▸ Task prompt
Each line of the data below that contains "ApeTracker" must be copied.

Change listing data:
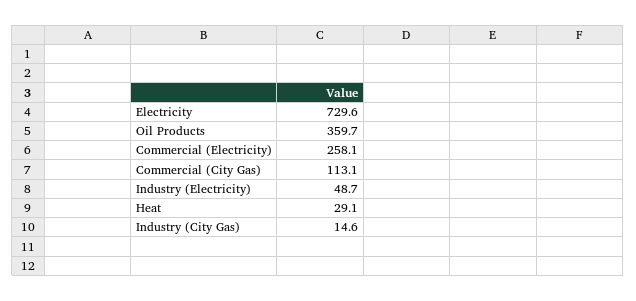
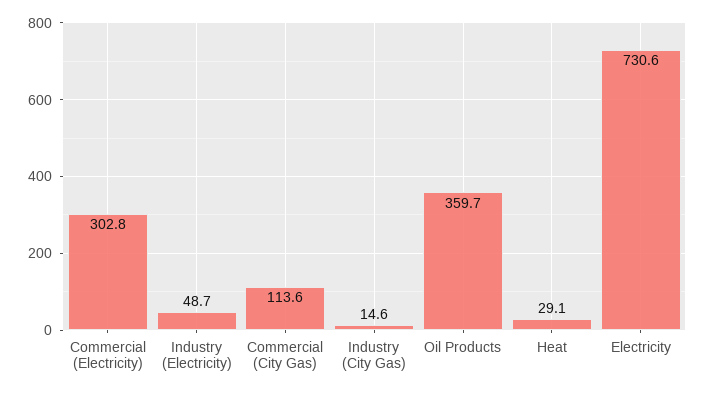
  {
-   "Electricity": 729.6,
+   "Electricity": 730.6,
    "Oil Products": 359.7,
-   "Commercial (Electricity)": 258.1,
+   "Commercial (Electricity)": 302.8,
-   "Commercial (City Gas)": 113.1,
+   "Commercial (City Gas)": 113.6,
    "Industry (Electricity)": 48.7,
    "Heat": 29.1,
    "Industry (City Gas)": 14.6
  }

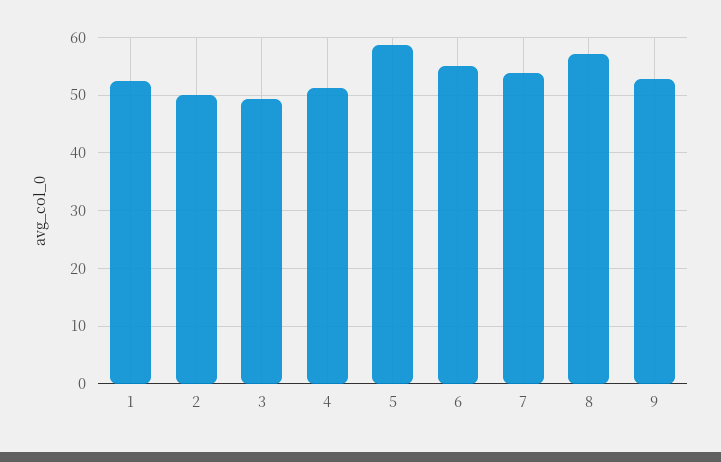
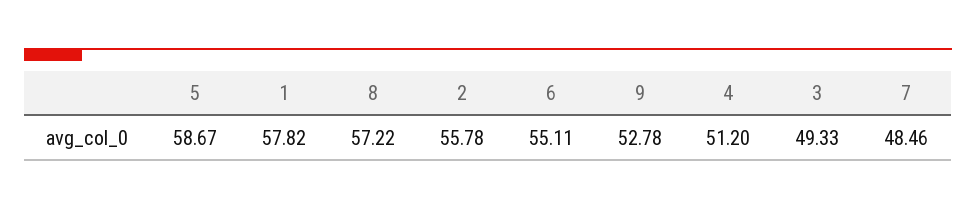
  {
-   "1": 52,
+   "1": 57.82,
-   "2": 50,
+   "2": 55.78,
    "3": 49.33,
    "4": 51.2,
    "5": 58.67,
    "6": 55.11,
-   "7": 54,
+   "7": 48.46,
    "8": 57.22,
    "9": 52.78
  }

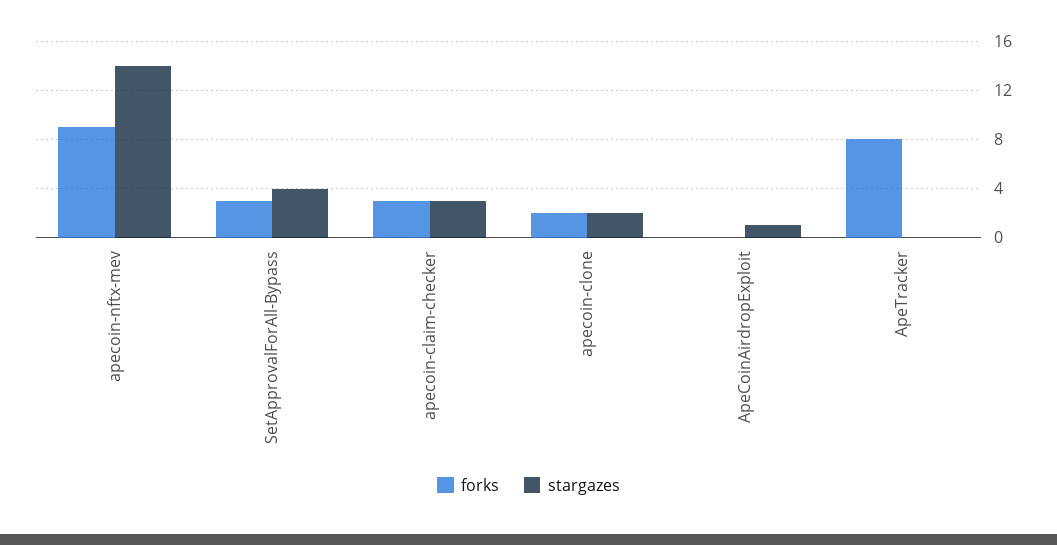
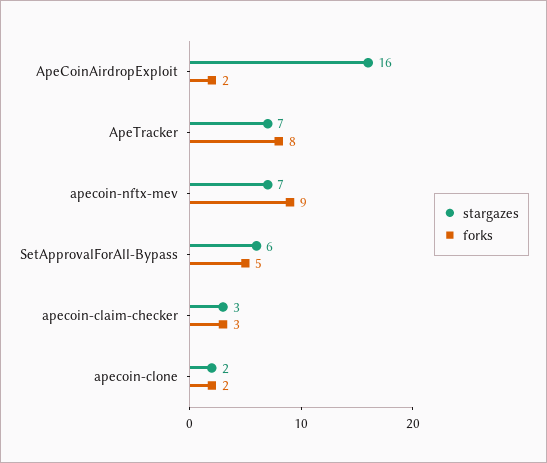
  {
    "forks": {
      "apecoin-nftx-mev": 9,
-     "SetApprovalForAll-Bypass": 3,
+     "SetApprovalForAll-Bypass": 5,
      "apecoin-claim-checker": 3,
      "apecoin-clone": 2,
-     "ApeCoinAirdropExploit": 0,
+     "ApeCoinAirdropExploit": 2,
      "ApeTracker": 8
    },
    "stargazes": {
-     "apecoin-nftx-mev": 14,
+     "apecoin-nftx-mev": 7,
-     "SetApprovalForAll-Bypass": 4,
+     "SetApprovalForAll-Bypass": 6,
      "apecoin-claim-checker": 3,
      "apecoin-clone": 2,
-     "ApeCoinAirdropExploit": 1,
+     "ApeCoinAirdropExploit": 16,
-     "ApeTracker": 0
+     "ApeTracker": 7
    }
  }

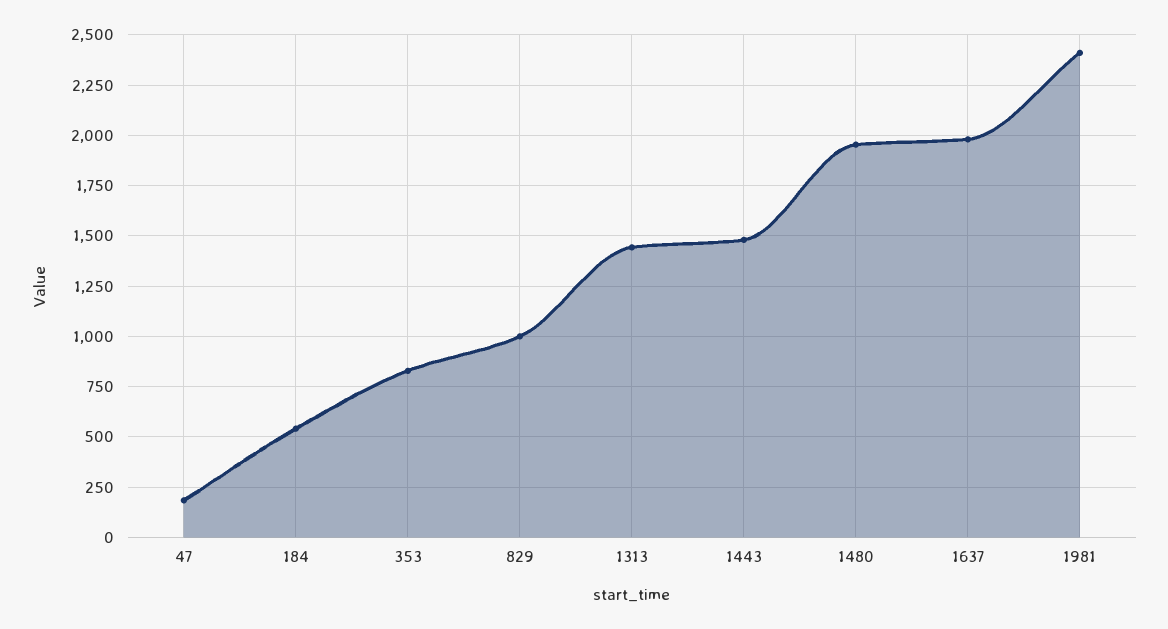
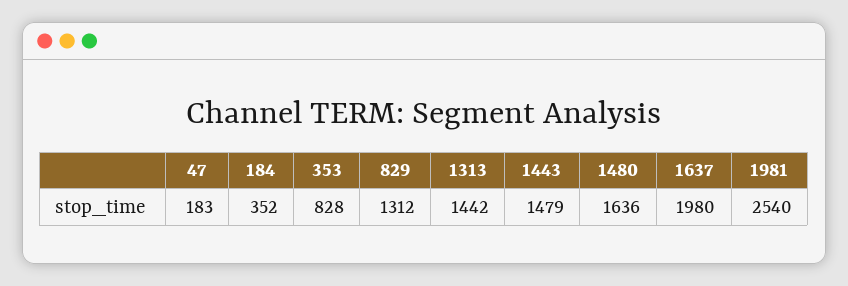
  {
    "47": 183,
-   "184": 550,
+   "184": 352,
    "353": 828,
-   "829": 1000,
+   "829": 1312,
    "1313": 1442,
    "1443": 1479,
-   "1480": 1950,
+   "1480": 1636,
    "1637": 1980,
-   "1981": 2400
+   "1981": 2540
  }

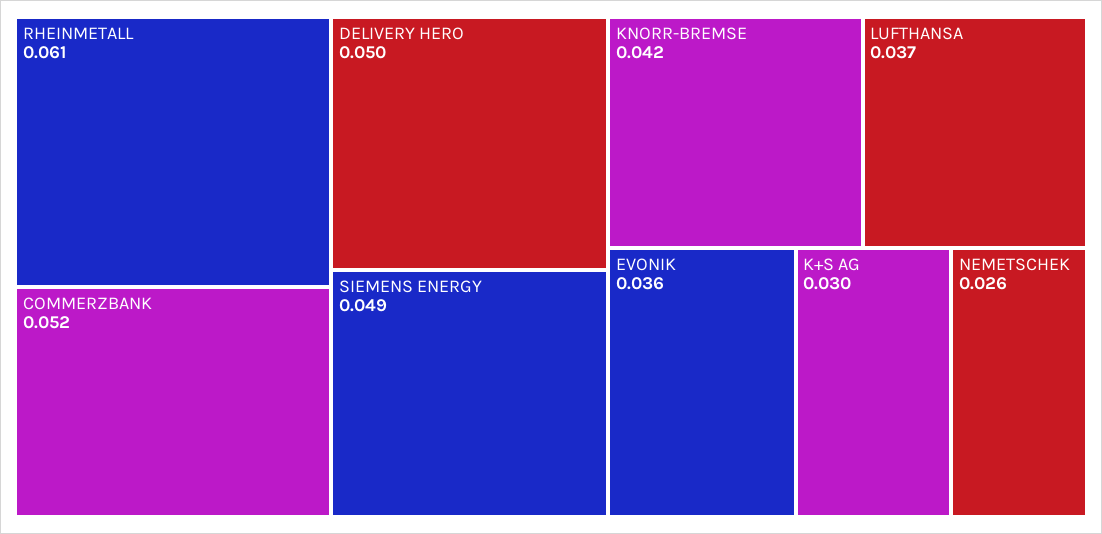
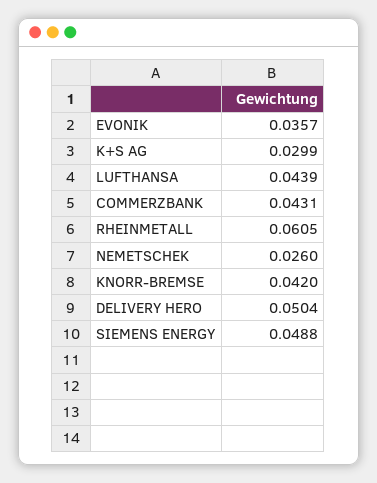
  {
    "RHEINMETALL": 0.0605,
-   "COMMERZBANK": 0.052,
+   "COMMERZBANK": 0.0431,
    "DELIVERY HERO": 0.0504,
    "SIEMENS ENERGY": 0.0488,
    "KNORR-BREMSE": 0.042,
-   "LUFTHANSA": 0.037,
+   "LUFTHANSA": 0.0439,
    "EVONIK": 0.0357,
    "K+S AG": 0.0299,
    "NEMETSCHEK": 0.026
  }

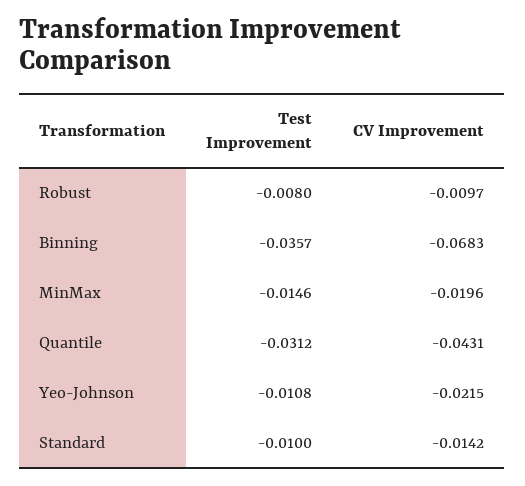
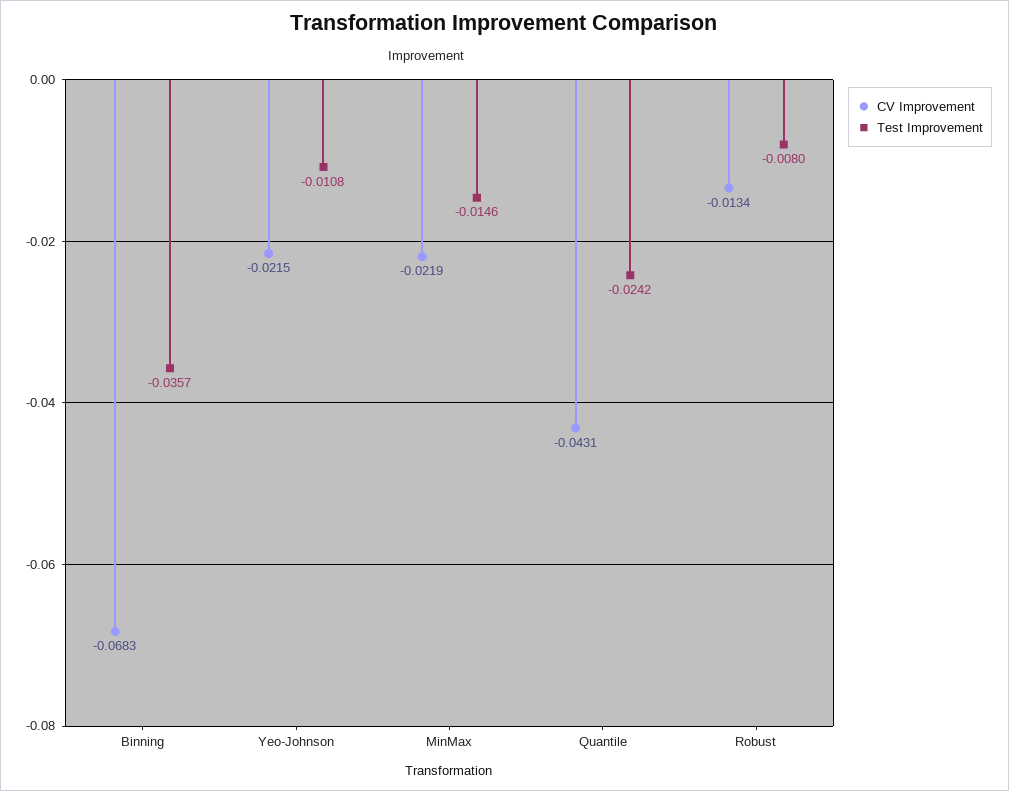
  {
    "Test Improvement": {
      "Robust": -0.008,
      "Binning": -0.0357,
      "MinMax": -0.0146,
-     "Quantile": -0.0312,
+     "Quantile": -0.0242,
-     "Yeo-Johnson": -0.0108,
+     "Yeo-Johnson": -0.0108
-     "Standard": -0.01
    },
    "CV Improvement": {
-     "Robust": -0.0097,
+     "Robust": -0.0134,
      "Binning": -0.0683,
-     "MinMax": -0.0196,
+     "MinMax": -0.0219,
      "Quantile": -0.0431,
-     "Yeo-Johnson": -0.0215,
+     "Yeo-Johnson": -0.0215
-     "Standard": -0.0142
    }
  }

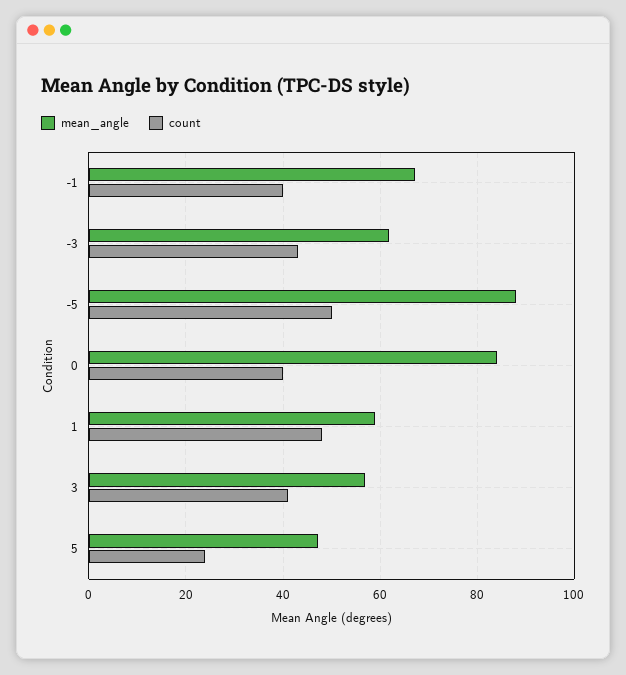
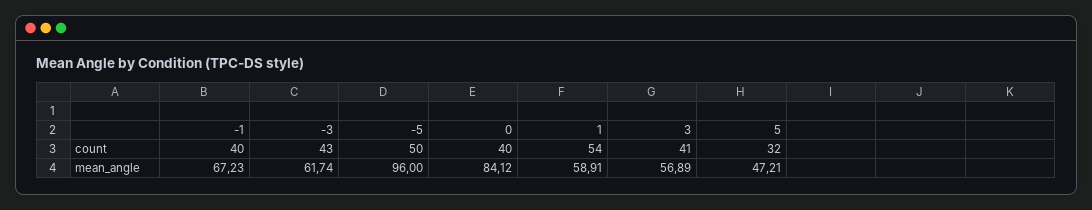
  {
    "mean_angle": {
      "-1": 67.23,
      "-3": 61.74,
-     "-5": 88,
+     "-5": 96,
      "0": 84.12,
      "1": 58.91,
      "3": 56.89,
      "5": 47.21
    },
    "count": {
      "-1": 40,
      "-3": 43,
      "-5": 50,
      "0": 40,
-     "1": 48,
+     "1": 54,
      "3": 41,
-     "5": 24
+     "5": 32
    }
  }

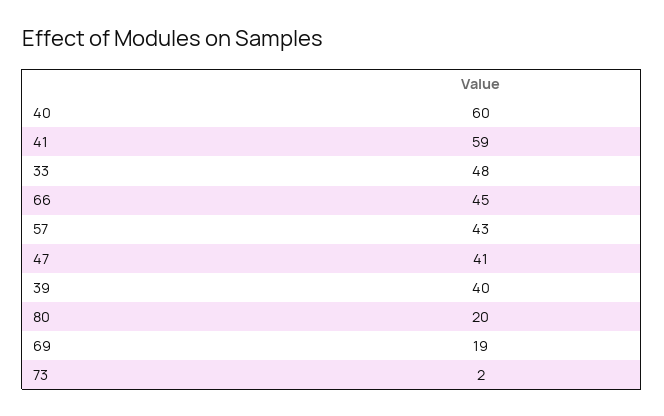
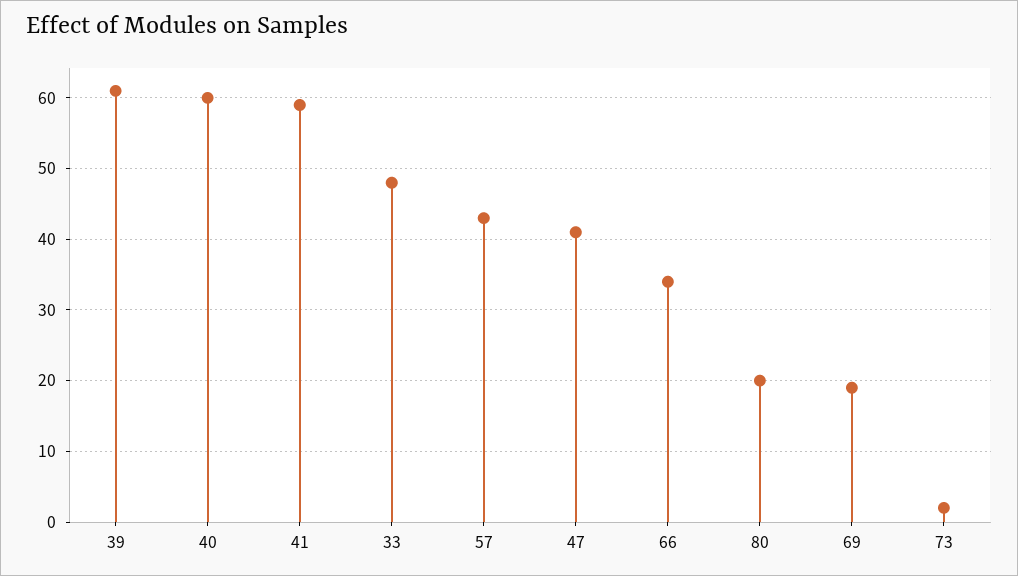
  {
    "40": 60,
    "41": 59,
    "33": 48,
-   "66": 45,
+   "66": 34,
    "57": 43,
    "47": 41,
-   "39": 40,
+   "39": 61,
    "80": 20,
    "69": 19,
    "73": 2
  }

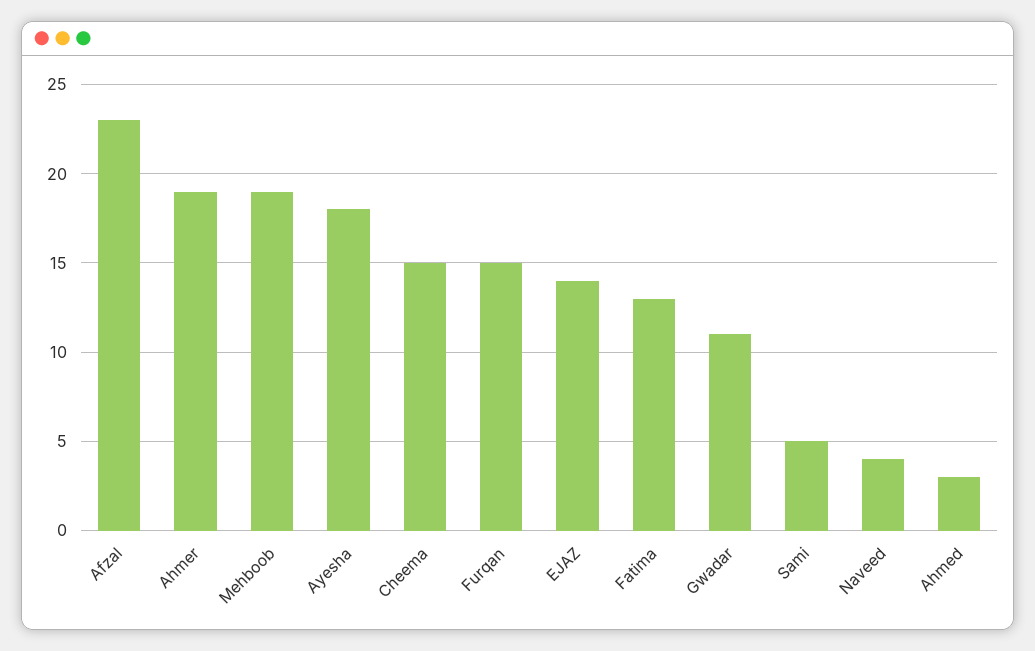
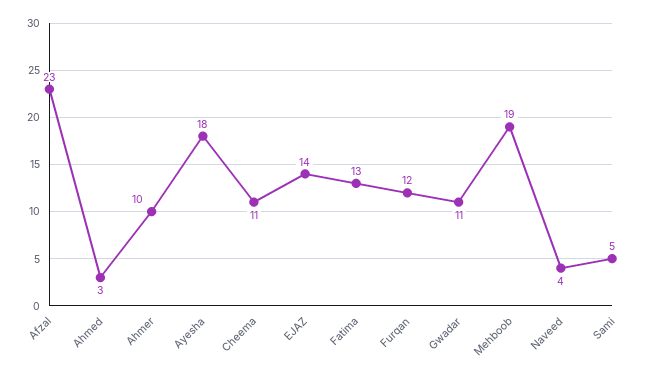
  {
    "Afzal": 23,
-   "Ahmer": 19,
+   "Ahmer": 10,
    "Mehboob": 19,
    "Ayesha": 18,
-   "Cheema": 15,
+   "Cheema": 11,
-   "Furqan": 15,
+   "Furqan": 12,
    "EJAZ": 14,
    "Fatima": 13,
    "Gwadar": 11,
    "Sami": 5,
    "Naveed": 4,
    "Ahmed": 3
  }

▸ Solution for this problem
      "ApeTracker": 8
-     "ApeTracker": 0
+     "ApeTracker": 7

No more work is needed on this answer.